All lines of the entries with "middle" in them must be listed.

PROVIDED DATA ::

● ● ● ● ● ● ●

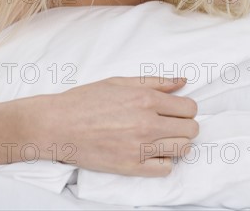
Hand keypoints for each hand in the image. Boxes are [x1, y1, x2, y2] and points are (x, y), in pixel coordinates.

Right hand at [34, 76, 197, 176]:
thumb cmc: (86, 100)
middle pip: (191, 129)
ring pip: (183, 149)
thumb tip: (182, 81)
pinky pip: (165, 169)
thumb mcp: (120, 82)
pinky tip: (151, 152)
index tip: (176, 109)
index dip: (186, 108)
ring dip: (177, 142)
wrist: (58, 124)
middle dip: (184, 124)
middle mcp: (147, 123)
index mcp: (145, 98)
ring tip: (162, 137)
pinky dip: (163, 161)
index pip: (189, 108)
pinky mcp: (130, 167)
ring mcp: (140, 147)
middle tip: (170, 123)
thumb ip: (155, 82)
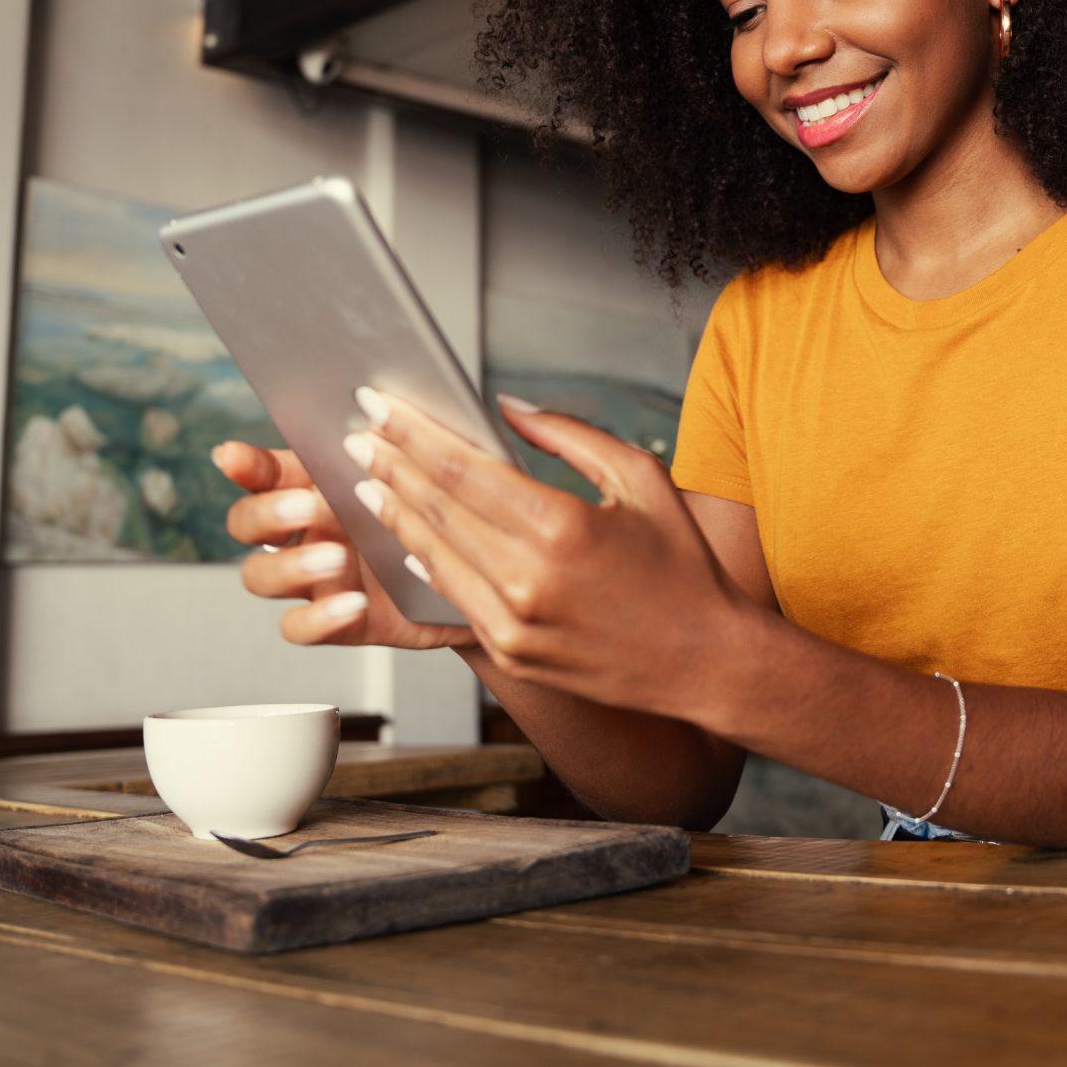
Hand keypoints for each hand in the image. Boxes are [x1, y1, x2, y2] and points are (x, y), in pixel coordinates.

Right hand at [213, 441, 473, 650]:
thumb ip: (399, 444)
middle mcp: (306, 532)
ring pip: (260, 576)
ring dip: (290, 565)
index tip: (232, 456)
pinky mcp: (338, 621)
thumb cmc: (448, 514)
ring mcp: (317, 578)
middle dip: (268, 512)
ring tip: (336, 556)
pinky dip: (319, 617)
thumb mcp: (426, 473)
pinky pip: (300, 627)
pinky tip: (352, 602)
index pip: (266, 471)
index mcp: (317, 487)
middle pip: (247, 523)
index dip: (244, 464)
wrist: (483, 578)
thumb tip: (389, 407)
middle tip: (308, 505)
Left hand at [343, 390, 755, 719]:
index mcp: (563, 527)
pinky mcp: (511, 652)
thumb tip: (507, 407)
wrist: (707, 661)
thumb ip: (569, 436)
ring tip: (368, 480)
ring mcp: (514, 623)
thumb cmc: (683, 567)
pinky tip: (406, 534)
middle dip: (391, 466)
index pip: (463, 469)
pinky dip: (424, 561)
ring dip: (395, 513)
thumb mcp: (642, 480)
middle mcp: (529, 578)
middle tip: (359, 435)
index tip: (380, 405)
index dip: (413, 434)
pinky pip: (452, 596)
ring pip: (434, 554)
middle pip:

● ● ● ● ● ● ●

EXERCISE OUTPUT ::
middle pip: (191, 129)
middle dip: (184, 124)
middle mcp: (147, 123)
middle tip: (170, 123)
middle mcp: (306, 532)
middle dip: (268, 512)
middle pip: (247, 523)
middle tip: (308, 505)
middle dip: (391, 466)
middle mcp: (529, 578)
middle tip: (359, 435)
middle pip:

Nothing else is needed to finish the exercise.